Lives not at risk by scaling back of air ambulance service – Varadkar
Government recognises issue of personnel retention in Air Corps, says Taoiseach
Taoiseach Leo Varadkar: ‘They are being better resourced than they ever have been and it’s important to point out that just five or six years ago, there was no air ambulance at all in Ireland.’ Photograph: Colin Keegan/Collins
Taoiseach Leo Varadkar has expressed confidence new measures will ensure the Air Corps will staff for air ambulance services as he insisted lives were not being put a risk by the temporary scaling back of the existing service.
Mr Varadkar said he and the government recognised that there was an issue with recruiting and retaining personnel in the Air Corps but moves were afoot to address the problem and he expected to see it resolved in the near future.
A shortage of pilots has forced the Air Corps to scale back the emergency air ambulance service it provides the HSE from its base in Athlone with the service being reduced by four days a month until the end of February.
Meanwhile, the Irish Community Rapid Response Air Ambulance (ICRR) service based in Rathcoole in Co Cork will send its back -up helicopter to Athlone to provide cover four days a week until the issue is resolved at the end of February.
Mr Varadkar said today air ambulance services in Ireland are better funded now than they ever were, given that there are two such helicopters in operation whereas just five years ago, there was no such emergency services.
“They are being better resourced than they ever have been and it’s important to point out that just five or six years ago, there was no air ambulance at all in Ireland and now we have two, one based in Athlone and one based in Cork.
“Notwithstanding that, there are still challenges, particularly in terms of recruiting staff and because of the need to train new pilots for a four days a month, the Athlone helicopter, run by the Defence Forces, will be off duty.
“But we do have a solution in place to provide cover – the auxiliary back-up helicopter from Cork will move to the Midlands and also there will be back up from the Irish Coastguard and its helicopters.”
Mr Varadkar said the Irish Defence Forces were not unique in trying to retain pilots as other air forces in the western world were experiencing similar challenges as military-trained pilots opt to leave for the private sector.
“We are dealing with it and are putting in place a retention bonus for pilots that stay in the Air Corps – there are now people in the Air Corps who are now coming back in from airlines – that wasn’t allowed in the past.
“We also have new recruits and new cadets who are being trained but in order to train them we need to take the helicopter off for about four days a month for the next four months – they will be back filled by the helicopter from Cork.”
Mr Varadkar said he believes the scaling back of the Air Corps air ambulance service to be replaced four days a month by the ICRR ambulance would not result in “any risk to life”.
And he said the Government was committed to the Defence Forces generally, which this year will receive over €1 billion in funding, and the emergency services including the Irish Coastguard and the National Ambulance Service.
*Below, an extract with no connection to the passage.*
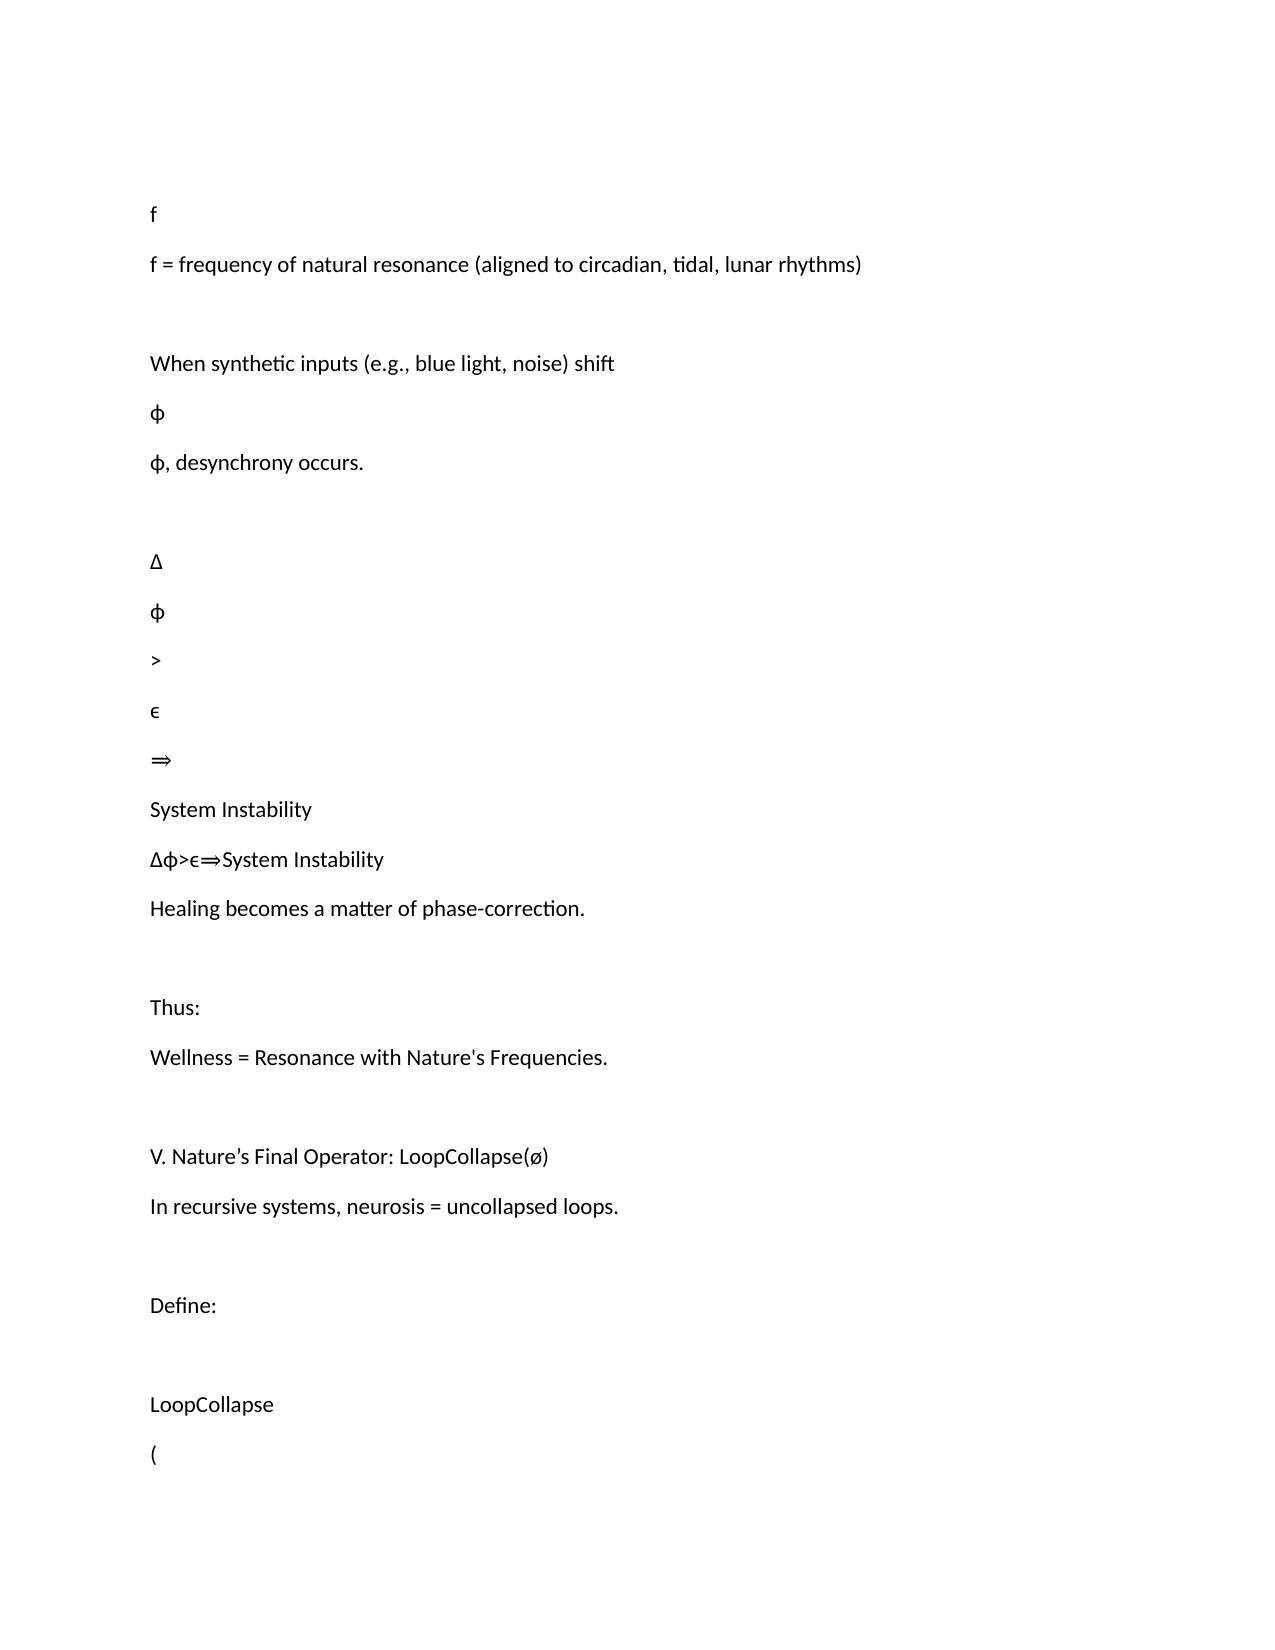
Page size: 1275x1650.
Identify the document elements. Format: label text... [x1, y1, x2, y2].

He said that internationally there is a shortage of both pilots and paramedics but he was confident that the Government would be able to manage the situation to ensure full continuity off air ambulance services in the country.
Meanwhile an ICRR spokesman told The Irish Times the decision to transfer its relief helicopter from Rathcoole to Athlone four days a month would not have an impact on the service it can provide in Munster and South Leinster.
“it’s not a problem for us - four days a month is manageable in that the deal we have with our contractors, Sloane Helicopters is to provide a relief helicopter which is sitting at our base in Rathcoole,” he said.
“If we use our back-up helicopter for Athlone, Sloane Helicopters will still provide us with a back up helicopter – we are providing the helicopter crew and the National Ambulance Service is providing paramedics to staff it.”
No talks have taken place to date on who will pay for the back-up helicopter being sent to Athlone. “We haven’t discussed anything yet – the priority for us was to help them fill the gap in the system,” said the ICRR spokesman.
The ICRR began operations on July 30th looks set to carry out close to 200 missions by the end of November and is well on its way to carrying on in excess of its annual target of 500 missions by August 2020.